Parkinson's disease (PD) is associated with oxidative stress and decreased nigral glutathione (GSH), suggesting that therapies that boost GSH may have a disease-modifying effect. Intravenous administration of a high dose of N-acetylcysteine (NAC), a well-known antioxidant and GSH precursor, increases blood and brain GSH in individuals with PD and with Gaucher disease and in healthy controls. To characterize the pharmacokinetics of repeated high oral doses of NAC and their effect on brain and blood oxidative stress measures, we conducted a 4-week open-label prospective study of oral NAC in individuals with PD (n = 5) and in healthy controls (n = 3). Brain GSH was measured in the occipital cortex using 1 H-MRS at 3 and 7 tesla before and after 28 days of 6000 mg NAC/day. Blood was collected prior to dosing and at predetermined collection times before and after the last dose to assess NAC, cysteine, GSH, catalase, malondialdehyde (MDA) and 4-hydroxynonenal (4-HNE) concentrations and the reduced-to-oxidized GSH ratio (GSH/ glutathione disulfide [GSSG]). Symptomatic adverse events were reported by 3 of the 5 subjects with PD. NAC plasma concentration-time profiles were described by a first-order absorption, 1-compartment pharmacokinetic model. Although peripheral antioxidant measures (catalase and GSH/GSSG) increased significantly relative to baseline, indicators of oxidative damage, that is, measures of lipid peroxidation (4-HNE and MDA) were unchanged. There were no significant increases in brain GSH, which may be related to low oral NAC bioavailability and small fractional GSH/GSSG blood responses.
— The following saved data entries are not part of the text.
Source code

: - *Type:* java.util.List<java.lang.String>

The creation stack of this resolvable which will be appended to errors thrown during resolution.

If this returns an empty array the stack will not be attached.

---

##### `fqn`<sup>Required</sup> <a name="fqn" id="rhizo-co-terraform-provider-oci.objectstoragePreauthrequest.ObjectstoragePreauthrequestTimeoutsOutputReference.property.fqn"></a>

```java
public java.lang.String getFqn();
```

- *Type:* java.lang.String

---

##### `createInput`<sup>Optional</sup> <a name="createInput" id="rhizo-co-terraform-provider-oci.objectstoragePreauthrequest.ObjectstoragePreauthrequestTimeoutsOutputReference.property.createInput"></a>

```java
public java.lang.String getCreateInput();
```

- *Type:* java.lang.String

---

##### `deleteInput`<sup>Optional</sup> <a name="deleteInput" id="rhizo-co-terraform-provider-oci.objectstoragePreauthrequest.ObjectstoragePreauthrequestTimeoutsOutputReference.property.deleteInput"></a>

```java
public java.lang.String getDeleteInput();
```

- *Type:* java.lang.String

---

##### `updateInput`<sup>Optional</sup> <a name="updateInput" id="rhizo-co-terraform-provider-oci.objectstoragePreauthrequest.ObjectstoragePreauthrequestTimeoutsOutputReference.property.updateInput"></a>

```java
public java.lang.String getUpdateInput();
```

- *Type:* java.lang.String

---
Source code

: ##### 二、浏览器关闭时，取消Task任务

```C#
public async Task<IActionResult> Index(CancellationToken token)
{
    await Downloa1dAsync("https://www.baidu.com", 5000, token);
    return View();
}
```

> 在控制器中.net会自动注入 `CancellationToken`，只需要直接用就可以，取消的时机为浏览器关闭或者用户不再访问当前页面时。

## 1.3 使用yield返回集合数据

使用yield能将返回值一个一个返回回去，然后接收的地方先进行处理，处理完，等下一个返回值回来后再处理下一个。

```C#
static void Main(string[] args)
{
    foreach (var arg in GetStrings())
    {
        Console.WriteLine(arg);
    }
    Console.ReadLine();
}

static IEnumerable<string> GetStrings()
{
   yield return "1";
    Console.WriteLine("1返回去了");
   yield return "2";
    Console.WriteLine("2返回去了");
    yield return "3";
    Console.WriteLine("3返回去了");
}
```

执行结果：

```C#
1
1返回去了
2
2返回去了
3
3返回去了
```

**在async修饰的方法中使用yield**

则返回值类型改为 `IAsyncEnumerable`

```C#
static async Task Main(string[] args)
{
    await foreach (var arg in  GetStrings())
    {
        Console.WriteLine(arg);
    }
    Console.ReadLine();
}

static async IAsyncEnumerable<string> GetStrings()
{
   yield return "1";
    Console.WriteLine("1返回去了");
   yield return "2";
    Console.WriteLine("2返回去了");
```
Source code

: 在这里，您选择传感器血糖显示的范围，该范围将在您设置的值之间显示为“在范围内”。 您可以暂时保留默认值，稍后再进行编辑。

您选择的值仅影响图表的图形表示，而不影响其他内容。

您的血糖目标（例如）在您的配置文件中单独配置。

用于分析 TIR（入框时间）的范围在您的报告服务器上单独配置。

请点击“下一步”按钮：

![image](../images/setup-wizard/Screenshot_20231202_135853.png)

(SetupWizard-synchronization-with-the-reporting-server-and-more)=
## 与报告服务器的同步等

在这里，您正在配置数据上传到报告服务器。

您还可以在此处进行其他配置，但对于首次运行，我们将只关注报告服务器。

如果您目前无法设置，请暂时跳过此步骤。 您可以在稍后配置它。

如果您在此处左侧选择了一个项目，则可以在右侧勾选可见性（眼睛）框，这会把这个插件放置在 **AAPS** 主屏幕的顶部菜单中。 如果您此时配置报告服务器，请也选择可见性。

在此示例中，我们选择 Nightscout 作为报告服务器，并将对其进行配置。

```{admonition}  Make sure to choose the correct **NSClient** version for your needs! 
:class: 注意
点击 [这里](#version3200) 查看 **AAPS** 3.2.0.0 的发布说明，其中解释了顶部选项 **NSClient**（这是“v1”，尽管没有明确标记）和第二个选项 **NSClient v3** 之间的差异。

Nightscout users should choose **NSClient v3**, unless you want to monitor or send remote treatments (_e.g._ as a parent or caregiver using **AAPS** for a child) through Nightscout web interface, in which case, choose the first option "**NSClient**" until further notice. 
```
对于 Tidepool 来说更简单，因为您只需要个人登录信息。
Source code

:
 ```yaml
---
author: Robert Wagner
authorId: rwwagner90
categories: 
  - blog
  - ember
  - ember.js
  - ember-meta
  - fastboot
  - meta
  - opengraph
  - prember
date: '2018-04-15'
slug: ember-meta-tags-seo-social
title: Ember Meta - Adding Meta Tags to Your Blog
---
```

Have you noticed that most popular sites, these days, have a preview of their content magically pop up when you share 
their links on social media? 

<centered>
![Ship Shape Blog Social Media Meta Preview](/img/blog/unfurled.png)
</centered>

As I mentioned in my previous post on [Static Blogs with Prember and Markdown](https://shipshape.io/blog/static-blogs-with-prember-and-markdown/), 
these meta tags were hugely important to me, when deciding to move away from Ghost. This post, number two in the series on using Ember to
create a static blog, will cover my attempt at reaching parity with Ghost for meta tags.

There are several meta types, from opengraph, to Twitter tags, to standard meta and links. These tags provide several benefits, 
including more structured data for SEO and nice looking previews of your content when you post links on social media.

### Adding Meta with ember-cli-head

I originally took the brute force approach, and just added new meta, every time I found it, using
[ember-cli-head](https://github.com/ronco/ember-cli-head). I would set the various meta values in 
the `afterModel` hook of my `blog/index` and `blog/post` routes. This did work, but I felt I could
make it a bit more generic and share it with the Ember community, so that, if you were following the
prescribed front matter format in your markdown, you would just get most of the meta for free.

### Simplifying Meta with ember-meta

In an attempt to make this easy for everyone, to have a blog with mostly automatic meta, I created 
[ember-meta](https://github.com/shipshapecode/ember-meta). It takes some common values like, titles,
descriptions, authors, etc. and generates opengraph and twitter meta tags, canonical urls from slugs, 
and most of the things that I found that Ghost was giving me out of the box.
Additional studies are needed to further characterize side effects and explore the differential effects of NAC on measures of antioxidant defense and oxidative damage.
Keywords: N-acetylcysteine; Parkinson's disease; antioxidant; clinical study; glutathione; magnetic resonance spectroscopy; neurodegeneration; oxidative stress; pharmacokinetics; phase 2.
© 2017, The American College of Clinical Pharmacology.